That Champagne Time Of Year
Wednesday - December 02, 2005
Are you getting bubbly yet with excitement over the holidays?
And did you know that around 70 percent of all Champagne purchases are made in the month of December alone?
I drink Champagne throughout the year, but this is a special time when I know you are also thinking about what type of Champagne to drink for Christmas and the New Year’s celebration. So here is a short lesson in Champagne to help you to decide which one and which style is best for you.
Champagne must come from Champagne, France. You already knew that. Most Champagne is a blend of three grape varietals - Chardonnay, Pinot Noir and Pinot Meunier.
You’ll notice that the last two are actually black-skinned grapes. So how do they come out with a white wine?
They use a gentle and relatively quick pressing that does not allow the juice from the grapes to stay in contact with the skins, therefore not extracting any color from them. On the other hand, when they want to make Rose Champagne, all they have to do is leave the juice on the skins for a longer period or just blend the red wine with the white.

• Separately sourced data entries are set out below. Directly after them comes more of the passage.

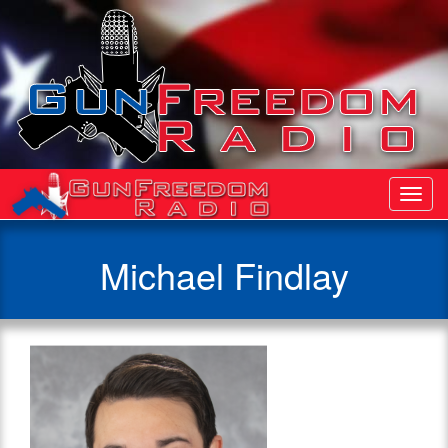
Toggl
Navig
Michael Findlay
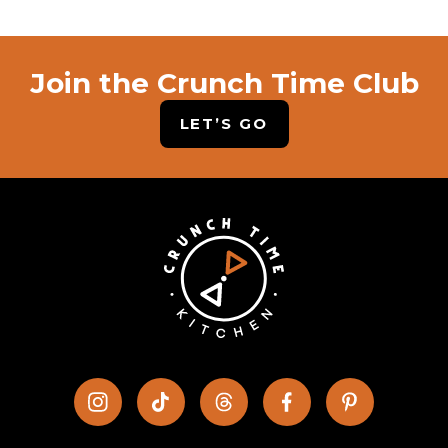
Join the Crunch Time Club
LET’S GO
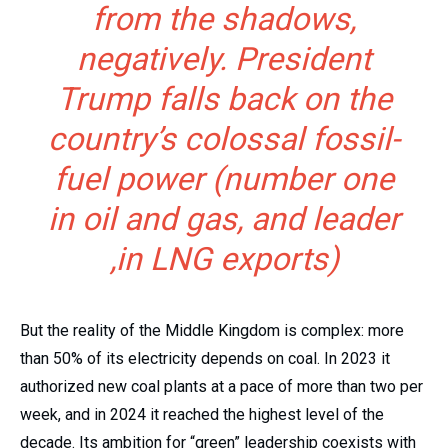
from the shadows,
negatively. President
Trump falls back on the
country’s colossal fossil-
fuel power (number one
in oil and gas, and leader
in LNG exports),
But the reality of the Middle Kingdom is complex: more
than 50% of its electricity depends on coal. In 2023 it
authorized new coal plants at a pace of more than two per
week, and in 2024 it reached the highest level of the
decade. Its ambition for “green” leadership coexists with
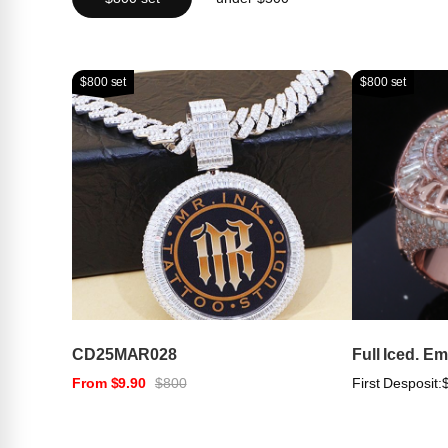
$800 set
$800 set
CD25MAR028
Full Iced. E
From $9.90
$800
First Desposit:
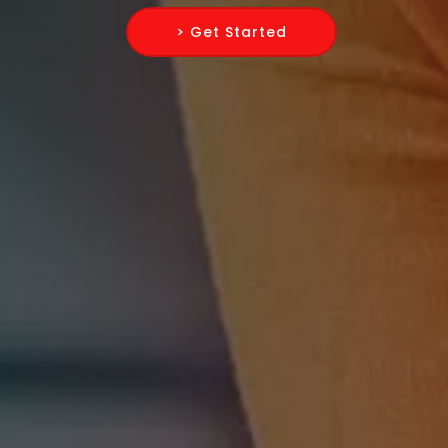
> Get Started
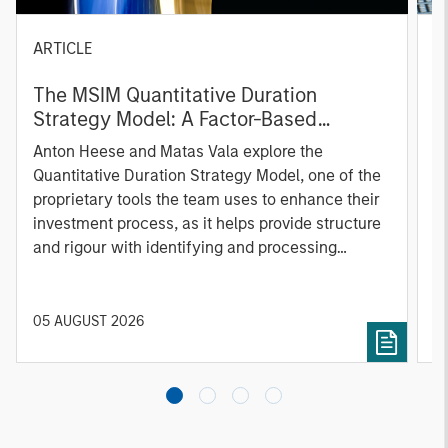
ARTICLE
T
The MSIM Quantitative Duration
F
Strategy Model: A Factor-Based
C
Approach to Managing Interest Rates
Anton Heese and Matas Vala explore the
H
Quantitative Duration Strategy Model, one of the
h
proprietary tools the team uses to enhance their
c
investment process, as it helps provide structure
d
and rigour with identifying and processing
l
relevant and important data.
C
f
c
05 AUGUST 2026
0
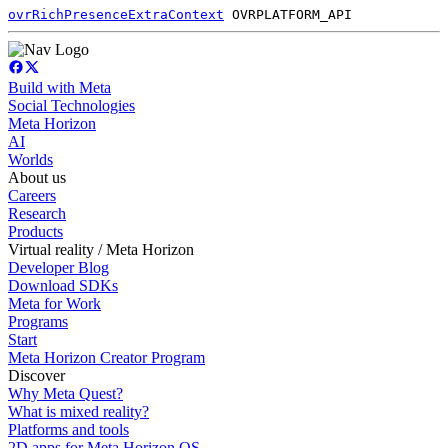
ovrRichPresenceExtraContext
OVRPLATFORM_API
Build with Meta
Social Technologies
Meta Horizon
AI
Worlds
About us
Careers
Research
Products
Virtual reality / Meta Horizon
Developer Blog
Download SDKs
Meta for Work
Programs
Start
Meta Horizon Creator Program
Discover
Why Meta Quest?
What is mixed reality?
Platforms and tools
2D apps for Meta Horizon OS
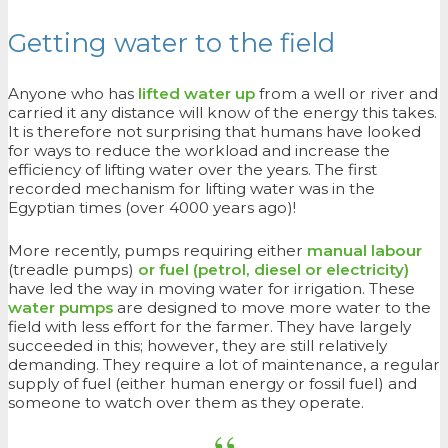
Getting water to the field
Anyone who has
lifted water up
from a well or river and
carried it any distance will know of the energy this takes.
It is therefore not surprising that humans have looked
for ways to reduce the workload and increase the
efficiency of lifting water over the years. The first
recorded mechanism for lifting water was in the
Egyptian times (over 4000 years ago)!
More recently, pumps requiring either
manual labour
(treadle pumps)
or fuel (petrol, diesel or electricity)
have led the way in moving water for irrigation. These
water pumps
are designed to move more water to the
field with less effort for the farmer. They have largely
succeeded in this; however, they are still relatively
demanding. They require a lot of maintenance, a regular
supply of fuel (either human energy or fossil fuel) and
someone to watch over them as they operate.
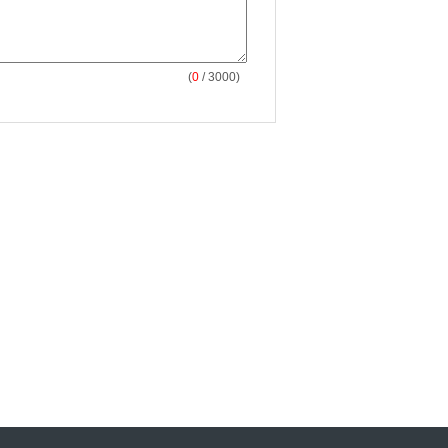
(
0
/ 3000)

There are some Champagnes that use only Chardonnay. Those are called Blanc de Blanc, like Pierre Gimmonet’s Cuis Premier Cru. And there are others that only use the black grapes called Blanc des Noirs, like Bollinger’s Vieilles Vignes Francaises. The reason for blending comes from the old adage of creating something greater than the sum of its parts. Chardonnay gives a beautiful creaminess and texture to the wine. Pinot Meunier adds a lift of fruitiness and flowers. And Pinot Noir gives texture, backbone and richness. Think of it as a trio playing a piece of music instead of just a soloist.
Champagnes are also categorized according to dryness or sweetness levels. You will find them from driest to sweetest in this order: Brut Zero, Extra Brut, Brut, Extra Dry, Sec, Demi-Sec and Doux. The most popular and most available style is Brut, which is dry. Those of you who like it slightly sweeter will want to look for Extra Dry or DemiSec, like Moet et Chandon’s White Star or Veuve Clicquot’s Demi-Sec.
There are two different classifications for Champagnes. The first is Non-Vintage (NV) Champagne. This is a wine that is a blend of different vintages. They do this for consistent “house style” Champagne every year. It ensures that when you buy a bottle of this Champagne year after year, it will taste the same way it did when you had it before. This Champagne is not meant to be aged very long in your cellar.
It’s meant to be drunk soon after you purchase it. A good example would be the Louis Roederer Brut Premier.
The other classification is Vintage Champagne. This is the production of just one year. It is the expression of that year’s growing conditions. Champagne, being one of northerly growing districts in the world, is prone to inclement weather. So Vintage Champagnes are not made every year, usually they are produced only in great years.
These Champagnes will age and develop more complexity with cellaring. But remember, not everyone likes the taste of aged wines. I do, but you may not.
And lastly, there is a Champagne made by every producer that is called the Tete de Cuvee or Prestige Cuvee. It is their top-of-the-line wine. It is normally made with only the best grapes from the best sites within Champagne. It is also aged for a longer period of time in the cellars, so when it is released the wine has a tremendous complexity and offers an experience that cannot be found in any other bottle. These are the names that everyone wants to drink - Dom Perignon, Cristal, La Grande Dame, Cuvee Sir Winston Churchill and Fleur de Champagne. These are some of the greatest and most expensive Champagnes that you can find. If you’re trying to impress or really thank someone, these are the ones to get. They also offer pure hedonistic pleasure.
As you can see there is plenty to choose from, which is great. There is a style that can suit every person. No beverage is as linked to celebration and joy as Champagne. So pop a bottle of Champagne and get the party started.
As I’ve heard it said before, “May all your pain be Champagne.”
1990 Krug Brut ($190): If you like Champagne, it’s worth it. It is truly one of the greatest Champagnes produced in the past 20 years.
1999 Perrier Jouet Fleur de Champagne Brut ($140): Buy it for the beautiful bottle. Or buy it because it’s delicious. Both ways, you win.